Here's the amici brief we're filing today on behalf of the National Federation of Independent Business Small Business Legal Center and the Hillsborough County Chapter of the NAACP in support of a cert petition now pending at the Supreme Court.
The case centers around a "class of one" Equal Protection claim in which the plaintiff/petitioner alleges that his land use requests were treated by the County differently than other "similarly situated" landowners. The District Court granted summary judgment to the County because the other owners whom the plaintiff proffered in comparison were not subject to the Keystone Community Plan as were his properties. The Eleventh Circuit affirmed.
The court held that the comparators must be "identical in all relevant respects," and since the other owners were not subject to the Keystone CP, end of story. It didn't matter that the applicable provisions in the Keystone CP were the same as in the other County CP's, and the court didn't look beyond the label.
We think this was error, because the jury should have been able to consider regulatory similarity, and it should not have been prevented from weighing the evidence or regulatory similarity and determine that the plaintiff’s position was (or was not) substantially similar to the proffered comparators.

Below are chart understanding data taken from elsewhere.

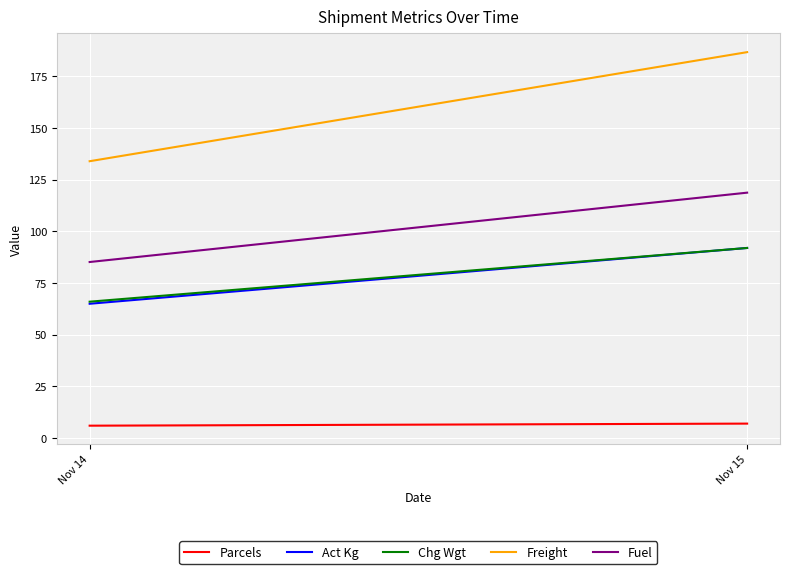

How many values in the Freight series are below 186?

1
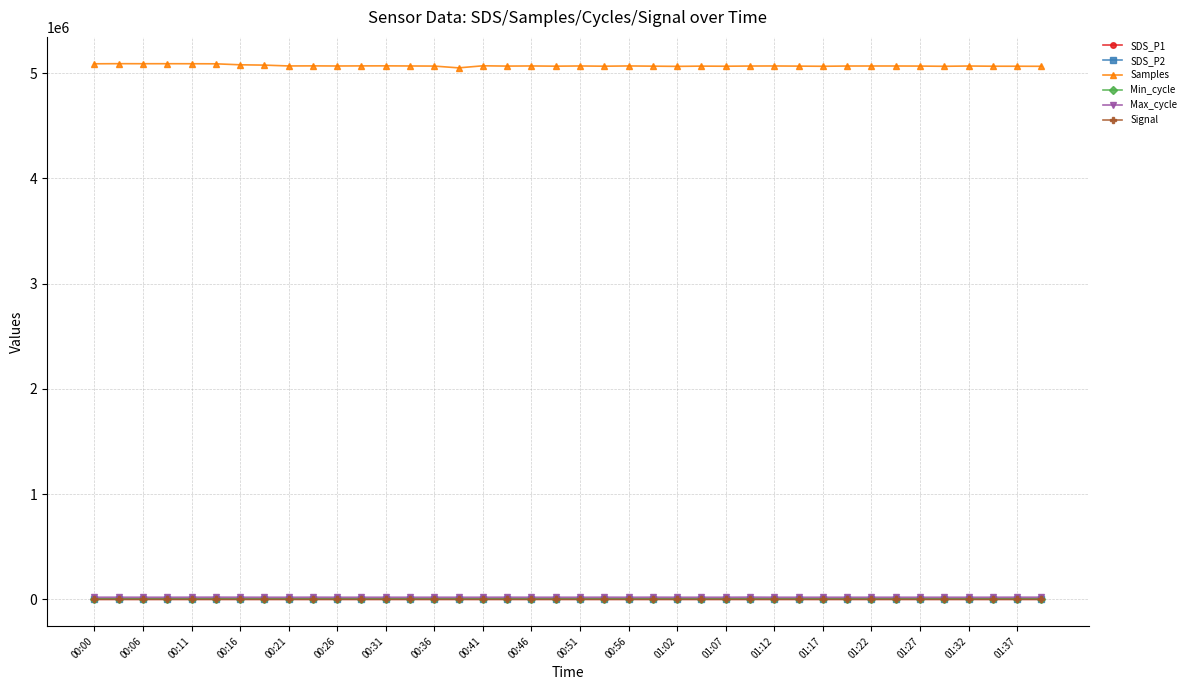

Which series has the widest spread of values?

Samples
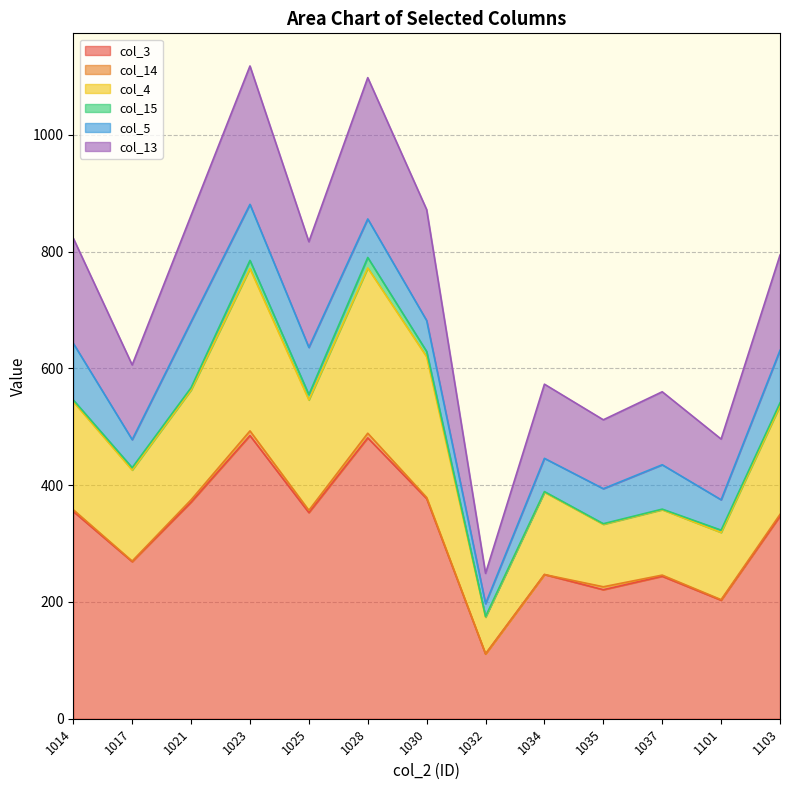

The col_3 series shows 355 at 1014. True or false?

True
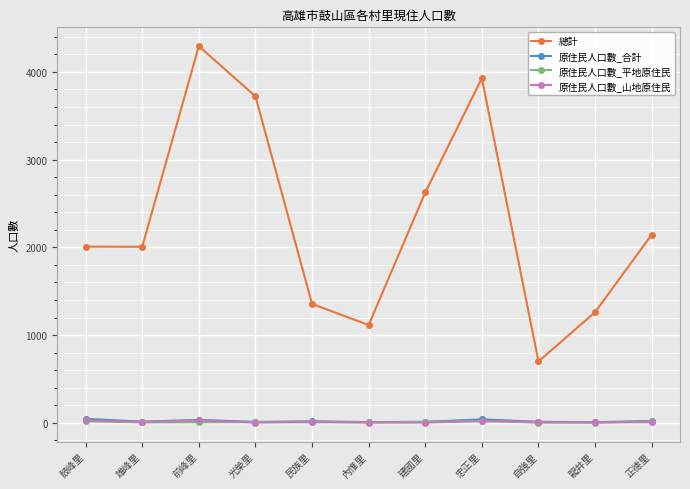

Read the 原住民人口數_合計 value at 正德里.

21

Our brief frames the issue like this:
In class-of-one Equal Protection claims which allege the plaintiff was treated differently from others similarly situated, may the jury consider evidence that the challenged regulatory action is substantively similar to that applicable to the proffered comparators?
We argue that at least one other circuit utilizes a different analysis in comparative circumstances, and actually looks at the substance of the various regulations to see if they are actually similar. Here's the Summary of Argument from our brief:
By requiring Petitioner prove he was in exactly the same circumstances as the other Hillsborough County (County) property owners he proffered as comparators to support his class of one claim, the Eleventh Circuit effectively held that Petitioner must belong to a class of at least two.
The rule cannot require a comparator to be so similar to the plaintiff as to be practically indistinguishable. That would be an impossible standard, and would allow government to treat individuals differently without any rational justification. The Eleventh Circuit’s approach requires a plaintiff to search for unicorns, not evidence. A viable Equal Protection claim does not require that comparators be “identical in all relevant respects” as the Eleventh Circuit held, merely that the plaintiff has been treated differently than others similarly situated.
The Eleventh Circuit’s most critical error—and where its approach diverges from other courts—is that it assumed the County’s regulations applicable to Petitioner under the Keystone Community Plan were so different from the regulations applicable to the other property owners whom Petitioner sought to introduce as substantially similar comparators that they were irrelevant. In the court’s view, the substantive similarity (more precisely, the lack of articulable differences) between the Keystone Community Plan and the other community plans, had no relevance whatsoever.
There is no basis for assuming that landowners in one district are ipso facto differently situated simply because of an arbitrary line on the zoning map. In all relevant respects, the separate community plans were materially similar. Thus, Petitioner should have been treated by the County the same as other County landowners. But the Eleventh Circuit proceeded without reviewing, or even comparing, the substance of these community plans—an approach that conflicts with the standards set forth by other courts. Petitioner should have been allowed to submit the question of regulatory similarity to a jury, which could have weighed the evidence to determine whether the plaintiff’s position was or was not substantially similar to the proffered comparators.This brief argues that the Eleventh Circuit’s approach diverges from how other courts have considered the same issue. The better rule is that the substance of the regulations are themselves a factor which the trier of fact may consider to determine whether proffered comparators are substantially similar to the plaintiff. This Court should grant certiorari to consider this issue.
Br. at 4-5.
The County, naturally, doesn't see it that way, as argued in its Brief in Opposition.
We'll keep following along, and when the reply brief comes in, will post it.